Sunday, March 1, 2009

Finding My Life

M is coming on Tuesday to fetch me, so we can spend 9 days together at her home in the Midwest. Hopefully she will miss the storm that threatens tonight, a major Nor'easter, with snow totals up to 10 inches here.

I am not at home tonight, I am with two lovely friends who have taken me in, because I could not take more of G's outbursts, and I was becoming too stressed, finding myself upset, confused, or crying after being yelled at, scolded, mocked, or belittled. I understand G has a lot of pain and she feels some comfort at being a victim of something, but I can't feed into it anymore. I also can't expect to find rationality and reason in raw emotion, I have to stop trying to find what may not be there, just accepting it and letting it be, instead. So I am staying with friends until M comes, and will return to housesitting two other friends' home when I get back. Hopefully G and I can agree to an exit date certain when we meet again tomorrow in therapy with our gay boy. But I am not holding my breath.

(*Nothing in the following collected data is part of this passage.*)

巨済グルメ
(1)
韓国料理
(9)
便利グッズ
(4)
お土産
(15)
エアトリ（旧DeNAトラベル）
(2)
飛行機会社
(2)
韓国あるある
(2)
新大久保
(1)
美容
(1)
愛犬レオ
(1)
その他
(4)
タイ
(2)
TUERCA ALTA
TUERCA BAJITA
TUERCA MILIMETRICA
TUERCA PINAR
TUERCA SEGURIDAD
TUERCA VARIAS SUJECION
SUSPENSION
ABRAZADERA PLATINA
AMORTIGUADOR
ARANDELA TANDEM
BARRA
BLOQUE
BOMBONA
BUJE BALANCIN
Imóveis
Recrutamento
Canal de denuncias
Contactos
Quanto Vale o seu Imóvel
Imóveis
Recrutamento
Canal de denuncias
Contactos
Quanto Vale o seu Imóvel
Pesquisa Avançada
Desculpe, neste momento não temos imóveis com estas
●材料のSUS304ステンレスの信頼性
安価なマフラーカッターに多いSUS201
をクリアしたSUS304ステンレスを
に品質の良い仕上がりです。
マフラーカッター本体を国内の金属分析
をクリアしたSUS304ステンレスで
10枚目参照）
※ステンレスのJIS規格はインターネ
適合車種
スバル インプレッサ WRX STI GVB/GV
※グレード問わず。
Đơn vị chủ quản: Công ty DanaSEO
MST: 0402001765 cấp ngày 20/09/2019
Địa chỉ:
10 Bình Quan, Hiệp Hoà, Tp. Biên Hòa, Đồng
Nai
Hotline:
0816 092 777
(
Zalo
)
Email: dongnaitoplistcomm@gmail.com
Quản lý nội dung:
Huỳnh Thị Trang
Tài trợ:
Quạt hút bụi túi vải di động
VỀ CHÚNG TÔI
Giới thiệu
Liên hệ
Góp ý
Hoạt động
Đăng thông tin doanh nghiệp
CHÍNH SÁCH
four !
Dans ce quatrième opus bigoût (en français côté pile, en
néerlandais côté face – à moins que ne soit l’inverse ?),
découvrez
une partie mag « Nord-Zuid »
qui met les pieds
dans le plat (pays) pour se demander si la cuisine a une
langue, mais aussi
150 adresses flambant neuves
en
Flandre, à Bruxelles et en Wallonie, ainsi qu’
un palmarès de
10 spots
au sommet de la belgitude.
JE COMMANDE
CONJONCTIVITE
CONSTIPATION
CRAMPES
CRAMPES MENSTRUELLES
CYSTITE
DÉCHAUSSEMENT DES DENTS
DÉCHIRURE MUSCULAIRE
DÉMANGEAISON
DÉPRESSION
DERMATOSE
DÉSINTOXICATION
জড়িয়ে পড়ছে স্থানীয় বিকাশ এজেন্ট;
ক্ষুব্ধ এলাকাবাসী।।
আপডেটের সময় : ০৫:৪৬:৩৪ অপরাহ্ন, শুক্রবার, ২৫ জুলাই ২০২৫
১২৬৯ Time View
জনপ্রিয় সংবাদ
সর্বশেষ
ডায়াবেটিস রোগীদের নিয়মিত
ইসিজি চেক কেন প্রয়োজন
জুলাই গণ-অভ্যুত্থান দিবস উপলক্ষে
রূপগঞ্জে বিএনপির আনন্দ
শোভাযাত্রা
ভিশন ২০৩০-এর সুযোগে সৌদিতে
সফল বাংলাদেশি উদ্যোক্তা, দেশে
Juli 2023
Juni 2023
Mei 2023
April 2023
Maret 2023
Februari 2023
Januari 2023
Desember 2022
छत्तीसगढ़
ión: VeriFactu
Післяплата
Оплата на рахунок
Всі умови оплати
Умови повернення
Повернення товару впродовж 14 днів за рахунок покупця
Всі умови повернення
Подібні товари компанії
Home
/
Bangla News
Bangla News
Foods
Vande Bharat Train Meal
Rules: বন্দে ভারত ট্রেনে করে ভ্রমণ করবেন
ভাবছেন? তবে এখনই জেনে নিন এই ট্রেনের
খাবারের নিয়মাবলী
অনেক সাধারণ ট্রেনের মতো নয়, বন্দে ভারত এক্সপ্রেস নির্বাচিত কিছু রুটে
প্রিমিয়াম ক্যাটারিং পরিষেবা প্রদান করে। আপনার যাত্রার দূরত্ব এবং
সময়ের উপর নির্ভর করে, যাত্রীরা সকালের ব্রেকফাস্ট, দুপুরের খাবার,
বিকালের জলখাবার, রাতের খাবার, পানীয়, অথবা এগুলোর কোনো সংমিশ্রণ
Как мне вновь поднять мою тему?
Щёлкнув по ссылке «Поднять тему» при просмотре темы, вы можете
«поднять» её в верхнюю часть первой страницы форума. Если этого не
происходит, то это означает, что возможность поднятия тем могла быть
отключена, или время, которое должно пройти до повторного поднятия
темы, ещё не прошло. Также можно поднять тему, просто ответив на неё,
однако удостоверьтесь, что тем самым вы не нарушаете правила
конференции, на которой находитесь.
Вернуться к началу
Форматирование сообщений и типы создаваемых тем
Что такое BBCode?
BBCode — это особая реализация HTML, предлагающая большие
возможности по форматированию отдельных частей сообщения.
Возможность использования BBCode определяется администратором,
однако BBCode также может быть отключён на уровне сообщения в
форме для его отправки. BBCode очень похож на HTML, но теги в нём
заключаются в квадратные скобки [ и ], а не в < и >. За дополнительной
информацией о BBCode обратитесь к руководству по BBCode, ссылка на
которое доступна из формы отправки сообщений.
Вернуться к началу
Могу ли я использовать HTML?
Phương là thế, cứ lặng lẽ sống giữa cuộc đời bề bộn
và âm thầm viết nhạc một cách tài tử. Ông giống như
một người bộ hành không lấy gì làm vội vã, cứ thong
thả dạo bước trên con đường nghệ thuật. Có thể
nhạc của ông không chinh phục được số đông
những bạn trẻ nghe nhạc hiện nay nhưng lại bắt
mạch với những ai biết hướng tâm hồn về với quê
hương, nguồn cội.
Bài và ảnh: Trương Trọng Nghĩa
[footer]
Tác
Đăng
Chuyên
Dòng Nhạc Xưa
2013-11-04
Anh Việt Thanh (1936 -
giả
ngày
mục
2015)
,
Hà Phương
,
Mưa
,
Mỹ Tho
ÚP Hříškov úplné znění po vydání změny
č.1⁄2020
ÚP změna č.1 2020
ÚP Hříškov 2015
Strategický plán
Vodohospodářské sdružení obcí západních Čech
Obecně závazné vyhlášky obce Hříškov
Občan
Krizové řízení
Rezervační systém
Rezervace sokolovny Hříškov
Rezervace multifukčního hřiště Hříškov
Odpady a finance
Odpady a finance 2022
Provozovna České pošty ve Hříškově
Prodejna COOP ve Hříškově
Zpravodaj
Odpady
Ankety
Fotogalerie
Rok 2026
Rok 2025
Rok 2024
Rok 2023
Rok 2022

Thank you to fimg, pom, diane, and pbd for your thoughtful, supportive and helpful comments on my last post. They were actually very helpful to me, and were instrumental in getting me to this current evolution. I do appreciate your thoughts and insights. This is a hard journey and it's a hard balancing act, and I am trying to find that middle path that honors what was good about my relationship with G, and maintains my self respect and integrity. G has made it a point to let me know she is not going to tell me anything about anything she does or whom she sees (I have not asked), though she regularly asks me probing questions about my life and whereabouts; I realized that it is not unhealthy to keep a separate and private life from each other, and so I will. I may be slow on the draw but I eventually get there (I hope). I also realized the first and hardest task for me is to get G out of my head. I can't keep letting her live and grow in there and then wonder why it feels like my head is going to explode. I need that room now to face both the great potential and the great challenges of the life I have and of the life I want, in a way that is responsible to and respectful of who I am. It's the grown up way, surprising even for a middle aged lesbian like me, who thought I knew what grown up was. Shows you how wonderful being alive is: life remains full of endless surprises, lessons, joys, and blessings.